Friday, 26 February 2010
About a year ago a thought came to me. The thought was this - 'In all of this I have reckoned without the force of the human will.' I think that in our generation the human will is a bit unfashionable. Everybody has to be allowed to feel what they want to feel, to express everything, to process everything. Certainly in my twenties and thirties that was the way I thought. And that view does still have its value. But there are things too big to process. Sometimes the only way to survive is to get up and walk off. You can decide just not to think about certain things. And it also becomes apparent that you can also decide to be happy - although when I was younger I never thought that you could. In fact, the human will is incredibly strong. I feel now that I understand my mother and my (departed) grandmother in a way I never did before. They are war time women and they have very English stiff upper lips. They are busy, practical, efficient, nothing gets them down, they smile no matter what. Five years ago I'd have criticised them for 'denial.' Now I'm a grown up myself and I understand that sometimes it is better to smile and pretend it never happened.
Thursday, 11 February 2010
I feel as though I need an end to our story. Or perhaps it is more the case that other people need an end to the story. Usually stories like ours end with the birth of another baby.

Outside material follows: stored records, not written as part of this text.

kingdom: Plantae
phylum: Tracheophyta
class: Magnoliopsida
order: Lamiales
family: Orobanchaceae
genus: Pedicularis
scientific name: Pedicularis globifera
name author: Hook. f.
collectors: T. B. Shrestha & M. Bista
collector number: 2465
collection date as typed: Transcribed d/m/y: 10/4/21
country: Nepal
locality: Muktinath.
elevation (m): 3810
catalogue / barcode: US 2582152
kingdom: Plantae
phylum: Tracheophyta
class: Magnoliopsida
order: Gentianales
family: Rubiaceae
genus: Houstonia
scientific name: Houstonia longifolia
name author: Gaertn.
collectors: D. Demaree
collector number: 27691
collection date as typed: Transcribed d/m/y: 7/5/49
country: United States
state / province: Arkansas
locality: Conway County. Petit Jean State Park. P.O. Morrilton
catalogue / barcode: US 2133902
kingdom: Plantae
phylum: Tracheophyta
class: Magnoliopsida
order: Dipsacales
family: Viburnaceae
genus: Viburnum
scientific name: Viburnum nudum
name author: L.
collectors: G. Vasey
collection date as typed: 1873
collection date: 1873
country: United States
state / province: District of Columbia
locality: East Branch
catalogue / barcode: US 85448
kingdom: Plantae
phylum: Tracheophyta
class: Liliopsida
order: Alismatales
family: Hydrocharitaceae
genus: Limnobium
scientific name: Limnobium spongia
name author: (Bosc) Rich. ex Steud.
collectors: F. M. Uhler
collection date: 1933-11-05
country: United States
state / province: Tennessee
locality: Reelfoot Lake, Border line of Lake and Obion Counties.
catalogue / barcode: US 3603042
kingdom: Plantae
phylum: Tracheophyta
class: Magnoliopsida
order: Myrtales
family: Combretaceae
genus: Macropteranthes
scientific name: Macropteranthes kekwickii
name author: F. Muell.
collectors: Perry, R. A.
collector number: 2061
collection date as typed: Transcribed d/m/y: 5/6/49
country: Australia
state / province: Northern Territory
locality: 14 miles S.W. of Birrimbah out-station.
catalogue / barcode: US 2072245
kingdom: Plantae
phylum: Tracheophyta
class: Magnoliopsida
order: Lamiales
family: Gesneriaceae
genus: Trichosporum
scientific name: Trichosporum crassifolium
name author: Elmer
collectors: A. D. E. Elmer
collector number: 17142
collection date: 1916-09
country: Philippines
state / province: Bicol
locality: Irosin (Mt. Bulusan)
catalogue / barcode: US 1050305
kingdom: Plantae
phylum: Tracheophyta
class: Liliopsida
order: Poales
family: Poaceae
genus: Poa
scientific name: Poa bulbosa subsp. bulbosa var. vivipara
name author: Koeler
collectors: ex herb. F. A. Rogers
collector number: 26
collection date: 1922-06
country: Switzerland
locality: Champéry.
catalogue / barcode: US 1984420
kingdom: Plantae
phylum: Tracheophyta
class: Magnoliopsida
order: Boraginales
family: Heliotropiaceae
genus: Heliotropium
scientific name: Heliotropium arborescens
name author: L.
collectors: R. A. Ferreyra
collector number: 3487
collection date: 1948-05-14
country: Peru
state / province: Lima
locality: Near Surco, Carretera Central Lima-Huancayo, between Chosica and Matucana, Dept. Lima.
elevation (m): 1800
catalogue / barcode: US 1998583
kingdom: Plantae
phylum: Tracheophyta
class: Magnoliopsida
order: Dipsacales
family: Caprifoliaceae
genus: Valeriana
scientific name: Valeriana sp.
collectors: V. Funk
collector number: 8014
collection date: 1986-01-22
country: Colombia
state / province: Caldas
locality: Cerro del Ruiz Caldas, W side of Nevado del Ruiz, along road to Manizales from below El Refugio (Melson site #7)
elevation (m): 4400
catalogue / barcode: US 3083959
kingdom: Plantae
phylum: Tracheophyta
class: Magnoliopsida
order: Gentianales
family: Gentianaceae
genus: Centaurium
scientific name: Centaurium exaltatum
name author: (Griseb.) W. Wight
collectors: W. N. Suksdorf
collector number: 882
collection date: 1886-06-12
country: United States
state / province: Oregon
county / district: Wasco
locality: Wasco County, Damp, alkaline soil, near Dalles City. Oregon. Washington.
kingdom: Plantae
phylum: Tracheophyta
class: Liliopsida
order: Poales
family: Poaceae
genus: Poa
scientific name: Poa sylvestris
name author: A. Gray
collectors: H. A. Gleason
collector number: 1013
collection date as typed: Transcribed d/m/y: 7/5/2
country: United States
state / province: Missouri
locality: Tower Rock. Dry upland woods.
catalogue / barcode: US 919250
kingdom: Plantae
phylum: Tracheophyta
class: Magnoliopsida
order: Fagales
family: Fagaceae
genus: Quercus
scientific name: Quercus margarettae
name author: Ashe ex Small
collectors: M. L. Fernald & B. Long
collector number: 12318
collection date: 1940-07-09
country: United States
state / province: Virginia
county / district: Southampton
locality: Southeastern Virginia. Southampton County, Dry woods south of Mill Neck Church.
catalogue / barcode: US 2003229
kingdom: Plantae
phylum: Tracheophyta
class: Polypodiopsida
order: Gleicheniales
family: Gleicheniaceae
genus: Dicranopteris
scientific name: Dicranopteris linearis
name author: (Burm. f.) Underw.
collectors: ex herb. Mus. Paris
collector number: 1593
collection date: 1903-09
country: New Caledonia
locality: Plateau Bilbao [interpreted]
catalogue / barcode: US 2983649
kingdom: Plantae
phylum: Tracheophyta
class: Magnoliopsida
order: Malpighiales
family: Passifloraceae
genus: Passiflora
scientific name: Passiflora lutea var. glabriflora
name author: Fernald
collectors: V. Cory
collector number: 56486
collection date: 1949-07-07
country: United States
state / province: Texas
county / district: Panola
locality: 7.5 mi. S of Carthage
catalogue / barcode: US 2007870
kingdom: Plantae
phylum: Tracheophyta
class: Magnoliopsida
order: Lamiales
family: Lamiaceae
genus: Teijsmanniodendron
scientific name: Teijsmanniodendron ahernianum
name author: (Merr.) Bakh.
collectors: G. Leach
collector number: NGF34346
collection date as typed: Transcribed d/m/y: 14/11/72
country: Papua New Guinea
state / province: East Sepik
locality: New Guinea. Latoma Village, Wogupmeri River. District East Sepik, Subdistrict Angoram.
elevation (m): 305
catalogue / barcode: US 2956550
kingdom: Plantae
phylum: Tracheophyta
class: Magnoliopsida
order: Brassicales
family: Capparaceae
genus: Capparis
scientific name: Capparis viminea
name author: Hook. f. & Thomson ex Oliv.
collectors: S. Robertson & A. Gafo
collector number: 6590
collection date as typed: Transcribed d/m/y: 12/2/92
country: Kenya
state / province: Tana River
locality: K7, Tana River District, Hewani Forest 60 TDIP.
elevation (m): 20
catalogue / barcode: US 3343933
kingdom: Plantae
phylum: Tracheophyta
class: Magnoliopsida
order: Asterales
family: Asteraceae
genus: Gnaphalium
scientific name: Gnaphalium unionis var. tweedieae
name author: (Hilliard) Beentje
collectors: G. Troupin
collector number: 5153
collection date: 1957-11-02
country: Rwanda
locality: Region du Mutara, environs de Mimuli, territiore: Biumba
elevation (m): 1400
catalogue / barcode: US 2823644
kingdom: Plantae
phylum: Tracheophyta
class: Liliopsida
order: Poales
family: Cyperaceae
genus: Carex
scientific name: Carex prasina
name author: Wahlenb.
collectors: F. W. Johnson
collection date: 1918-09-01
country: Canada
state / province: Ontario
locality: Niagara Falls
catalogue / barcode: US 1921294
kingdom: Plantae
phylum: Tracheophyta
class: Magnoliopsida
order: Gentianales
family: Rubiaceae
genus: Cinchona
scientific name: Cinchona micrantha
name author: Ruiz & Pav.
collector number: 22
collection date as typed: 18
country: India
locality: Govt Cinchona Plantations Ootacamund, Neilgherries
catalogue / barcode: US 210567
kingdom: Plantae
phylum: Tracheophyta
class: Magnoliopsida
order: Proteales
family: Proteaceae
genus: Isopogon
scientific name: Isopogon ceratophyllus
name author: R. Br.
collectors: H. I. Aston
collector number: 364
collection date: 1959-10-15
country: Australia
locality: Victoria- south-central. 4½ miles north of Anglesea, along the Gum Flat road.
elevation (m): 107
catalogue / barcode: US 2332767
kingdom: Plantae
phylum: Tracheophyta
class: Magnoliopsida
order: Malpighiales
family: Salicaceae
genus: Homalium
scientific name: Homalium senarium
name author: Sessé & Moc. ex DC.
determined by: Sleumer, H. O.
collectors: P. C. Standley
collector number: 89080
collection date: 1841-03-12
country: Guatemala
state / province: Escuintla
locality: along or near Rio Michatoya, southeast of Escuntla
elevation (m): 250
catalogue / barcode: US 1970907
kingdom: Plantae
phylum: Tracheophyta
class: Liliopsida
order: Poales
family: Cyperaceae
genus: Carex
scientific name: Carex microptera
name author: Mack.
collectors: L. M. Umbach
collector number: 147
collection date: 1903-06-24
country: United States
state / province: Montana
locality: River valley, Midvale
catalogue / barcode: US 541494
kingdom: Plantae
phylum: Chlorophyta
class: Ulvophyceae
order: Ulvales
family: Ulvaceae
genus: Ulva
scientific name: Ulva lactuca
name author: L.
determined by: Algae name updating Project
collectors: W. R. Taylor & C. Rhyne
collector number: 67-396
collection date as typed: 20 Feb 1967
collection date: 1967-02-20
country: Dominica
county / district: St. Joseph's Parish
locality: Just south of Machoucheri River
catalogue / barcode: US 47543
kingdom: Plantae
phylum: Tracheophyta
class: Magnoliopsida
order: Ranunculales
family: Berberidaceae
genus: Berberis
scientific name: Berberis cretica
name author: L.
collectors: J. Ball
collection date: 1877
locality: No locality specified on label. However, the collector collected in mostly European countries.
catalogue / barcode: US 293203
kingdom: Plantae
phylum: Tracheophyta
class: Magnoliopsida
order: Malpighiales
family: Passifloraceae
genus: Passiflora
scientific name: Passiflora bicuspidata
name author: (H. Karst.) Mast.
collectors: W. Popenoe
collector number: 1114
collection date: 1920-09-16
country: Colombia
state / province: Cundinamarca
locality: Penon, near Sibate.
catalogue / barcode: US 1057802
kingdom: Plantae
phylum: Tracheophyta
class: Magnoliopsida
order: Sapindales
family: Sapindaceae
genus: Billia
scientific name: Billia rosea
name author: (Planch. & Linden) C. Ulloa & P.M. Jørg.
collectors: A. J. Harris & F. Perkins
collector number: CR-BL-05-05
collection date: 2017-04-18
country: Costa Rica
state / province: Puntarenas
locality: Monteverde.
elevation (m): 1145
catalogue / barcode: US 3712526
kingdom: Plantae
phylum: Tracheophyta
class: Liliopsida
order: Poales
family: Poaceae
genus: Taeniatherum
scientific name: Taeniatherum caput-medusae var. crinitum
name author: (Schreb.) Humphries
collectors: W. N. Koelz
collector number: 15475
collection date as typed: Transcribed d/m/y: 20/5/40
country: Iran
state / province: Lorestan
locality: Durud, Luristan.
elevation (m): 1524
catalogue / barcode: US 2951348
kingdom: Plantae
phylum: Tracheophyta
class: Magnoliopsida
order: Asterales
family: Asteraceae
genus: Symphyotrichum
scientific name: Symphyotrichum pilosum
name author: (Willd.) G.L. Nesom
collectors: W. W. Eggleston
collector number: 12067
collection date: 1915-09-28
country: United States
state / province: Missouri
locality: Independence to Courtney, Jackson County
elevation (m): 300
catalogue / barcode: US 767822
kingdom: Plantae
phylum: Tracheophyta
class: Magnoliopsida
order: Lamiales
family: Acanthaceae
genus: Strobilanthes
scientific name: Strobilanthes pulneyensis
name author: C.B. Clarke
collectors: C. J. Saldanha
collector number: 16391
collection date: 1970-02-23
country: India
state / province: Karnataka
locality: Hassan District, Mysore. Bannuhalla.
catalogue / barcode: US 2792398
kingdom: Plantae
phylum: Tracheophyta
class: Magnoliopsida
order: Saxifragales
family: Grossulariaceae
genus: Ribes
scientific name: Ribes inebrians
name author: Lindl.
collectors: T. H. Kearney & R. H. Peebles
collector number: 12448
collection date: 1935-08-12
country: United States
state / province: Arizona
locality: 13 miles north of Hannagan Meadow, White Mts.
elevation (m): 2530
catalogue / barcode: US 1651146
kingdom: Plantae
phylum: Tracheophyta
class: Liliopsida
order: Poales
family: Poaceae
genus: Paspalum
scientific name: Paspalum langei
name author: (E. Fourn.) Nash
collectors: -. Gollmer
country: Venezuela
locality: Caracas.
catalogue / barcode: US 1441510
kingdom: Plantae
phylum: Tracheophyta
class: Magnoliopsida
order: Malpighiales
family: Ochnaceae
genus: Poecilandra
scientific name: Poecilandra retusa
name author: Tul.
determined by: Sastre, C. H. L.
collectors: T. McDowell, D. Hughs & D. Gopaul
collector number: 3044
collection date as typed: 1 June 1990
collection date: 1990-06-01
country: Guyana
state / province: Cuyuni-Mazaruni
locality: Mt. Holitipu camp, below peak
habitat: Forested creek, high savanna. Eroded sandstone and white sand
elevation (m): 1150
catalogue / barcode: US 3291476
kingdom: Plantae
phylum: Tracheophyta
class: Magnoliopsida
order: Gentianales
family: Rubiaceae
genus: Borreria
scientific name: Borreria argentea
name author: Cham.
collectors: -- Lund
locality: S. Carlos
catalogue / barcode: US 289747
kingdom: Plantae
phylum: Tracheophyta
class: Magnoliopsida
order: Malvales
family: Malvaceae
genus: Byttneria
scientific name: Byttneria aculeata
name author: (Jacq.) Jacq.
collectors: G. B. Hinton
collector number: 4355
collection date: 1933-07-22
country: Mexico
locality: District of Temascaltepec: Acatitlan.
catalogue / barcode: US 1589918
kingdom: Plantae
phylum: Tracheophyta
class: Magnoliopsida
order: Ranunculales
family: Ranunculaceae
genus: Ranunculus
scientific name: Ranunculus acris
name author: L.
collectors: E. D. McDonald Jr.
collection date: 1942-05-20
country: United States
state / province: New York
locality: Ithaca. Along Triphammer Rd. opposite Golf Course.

Of course, people who have suffered a stillbirth know that a new, living baby isn't the end of the story at all. But I think that, to the outside world, it looks like some kind of ending. But we, sadly, are not going to get that ending ..... So some how we need another. We need - or other people need us - to be able to say, 'Yes, all these horrible things happened but now we have ....... established a charity for disadvantaged children / started a course in environmental science / taken a year off and travelled around the world / written a book about what happened / become involved in a campaign for better medical research .......' (Fill in any number of other possible suggestions). We some how need an outcome, a story to tell which has an ending. I feel that if we had that ending we would find it easier to re-engage with the world. But no big project presents itself. Ideas come to us but we feel unable to commit to anything in particular. So instead the days drift on and we seem stuck in the same old place. Not desperately unhappy but just numb, disconnected.
Monday, 8 February 2010
My younger sister has had a baby - a little boy called William who was born yesterday. He is her first child and the first baby to be born in the family since Laura died. I didn't know that I'd really been worrying about my sister until I woke up this morning and realised that I didn't have to worry any more (or at least not as much). I did call her on Saturday night and she said, 'Yes, I thought it was all going to happen yesterday but now it has all gone quiet.' Of course, I wanted to yell down the phone, 'WHAT DO YOU MEAN - QUIET?' But I managed not to do that. I'm so, so pleased that she has had a boy. That is a real help to me and to her. I didn't want everyone looking in the pram and thinking, 'I wonder if Laura would have looked like that.' (Would anyone have thought that? Or am I kidding myself?) Also that wouldn't be fair on my sister. Her experience is her experience and she wants to enjoy it freely, without being weighed down by my baggage. Today I mentioned to a couple of woman on the school run that I was relieved the baby is a boy. They didn't get the point at all. And they didn't understand why I had been scared and worried. Perhaps it was stupid of me to think that they might understand. On Sunday, while my sister was in labour I did ring a lovely lady who I know in this area who also had a stillbirth. She is such a support to me. I said to her, 'My sister is in labour. I'm not upset but I just wanted to say those words to someone.' She understood entirely and it really helped. Tomorrow I might have to take my son to see the baby. That could be a bit more challenging. I think my sister knows that I'm not going to hold her son. I've never held a baby since Laura died and I'm not thinking of starting now. I'll be OK if the baby is big and fat and jolly looking. What I can't cope with is any tiny, skinny little babies which look a bit premature. But at the moment I'm not worried about all this. A day will probably come when I'll wail about all the attention that this new baby is getting and I'll think, 'I wanted Laura to have all the cards and the flowers and the new baby grows, all the love and the care.' But for the moment I don't feel like that. I've got much better at simply deciding not to feel certain things.